Congress national spokesperson Randeep Singh Surjewala on Wednesday said that Home Minister Amit Shah was to be held accountable for the violence, a result of the "collapse" of law and order in the national capital, and demanded that the Home Minister be dismissed from office.
'Violence in Delhi for the second time within one year'
Surjewala pointed out that the national capital Delhi was witnessing violence unfolding on its streets for the second time within the span of one year. This is in reference to the communal violence which took place in Delhi on January 2020, around this time last year.
"Union Home Minister Amit Shah is responsible for the violence that unfolded on the streets of Delhi during the farmers' protests," the press note issued by Surjewala read.
"This is the second such incident of violence within the span of one year. For failing to stop said incidents, Amit Shah should be removed from his office," it further stated.
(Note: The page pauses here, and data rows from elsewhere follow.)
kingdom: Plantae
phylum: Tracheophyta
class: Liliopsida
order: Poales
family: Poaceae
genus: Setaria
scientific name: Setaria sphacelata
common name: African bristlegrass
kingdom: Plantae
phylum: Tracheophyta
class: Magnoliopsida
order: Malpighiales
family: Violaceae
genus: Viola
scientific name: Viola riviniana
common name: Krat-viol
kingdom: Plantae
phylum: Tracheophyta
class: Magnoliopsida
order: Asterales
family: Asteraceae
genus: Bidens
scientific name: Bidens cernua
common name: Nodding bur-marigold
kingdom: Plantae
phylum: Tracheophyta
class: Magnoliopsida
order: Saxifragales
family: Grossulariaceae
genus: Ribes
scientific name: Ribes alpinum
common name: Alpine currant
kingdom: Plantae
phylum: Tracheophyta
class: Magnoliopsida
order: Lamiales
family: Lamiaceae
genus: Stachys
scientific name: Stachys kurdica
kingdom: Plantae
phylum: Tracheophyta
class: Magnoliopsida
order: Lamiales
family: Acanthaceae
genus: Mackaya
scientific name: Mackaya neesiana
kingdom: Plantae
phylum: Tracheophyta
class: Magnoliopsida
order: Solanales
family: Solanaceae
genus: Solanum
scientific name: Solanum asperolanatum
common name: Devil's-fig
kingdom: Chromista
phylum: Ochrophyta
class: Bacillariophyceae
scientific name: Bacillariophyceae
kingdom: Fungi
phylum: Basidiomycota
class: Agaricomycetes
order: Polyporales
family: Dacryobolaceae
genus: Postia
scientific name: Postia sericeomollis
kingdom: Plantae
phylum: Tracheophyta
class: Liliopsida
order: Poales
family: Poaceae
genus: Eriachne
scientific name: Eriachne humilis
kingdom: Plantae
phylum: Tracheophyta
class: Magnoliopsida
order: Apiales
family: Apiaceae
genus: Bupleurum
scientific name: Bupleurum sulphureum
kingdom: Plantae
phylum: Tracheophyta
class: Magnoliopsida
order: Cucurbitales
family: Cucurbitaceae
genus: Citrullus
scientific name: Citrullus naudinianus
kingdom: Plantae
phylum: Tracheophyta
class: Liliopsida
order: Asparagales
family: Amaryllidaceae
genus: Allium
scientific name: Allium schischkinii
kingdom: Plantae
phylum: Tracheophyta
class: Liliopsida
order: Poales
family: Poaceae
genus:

The Congress spokesperson said that if Amit Shah is not dismissed from his post, it will be 'proved' that all these acts of violence was carried out in connivance with the Prime Minister himself. Surjewala said that yesterday's event was a 'violent conspiracy' to defame the farmers' movement.
'Centre filing cases against farmers instead of actual miscreants'
Further, the Congress spokesperson said that instead of filing cases against the miscreants responsible for the violence, the government is now filing cases against farmer leaders.
"This proves that the incident was carried out with the conspiracy to defame the farmers' movement. When the Modi government failed to forcibly remove the farmers, it had to be fraudulently removed," Surjewala claimed.
'Government has adopted divide-rule policy'
Randeep Singh Surjewala alleged that the central government has adopted an unofficial policy of first engaging with mass movements in 'diplomatic talks' that go nowhere, instead gradually making the protesters exhausted. He said that the moment the people's anger erupts, the central government embarks on a mission to paint the protesters as 'violent rioters' and file cases.
He alleged that the government is adopting a policy of 'divide-and-rule' to break apart the farmers' agitation.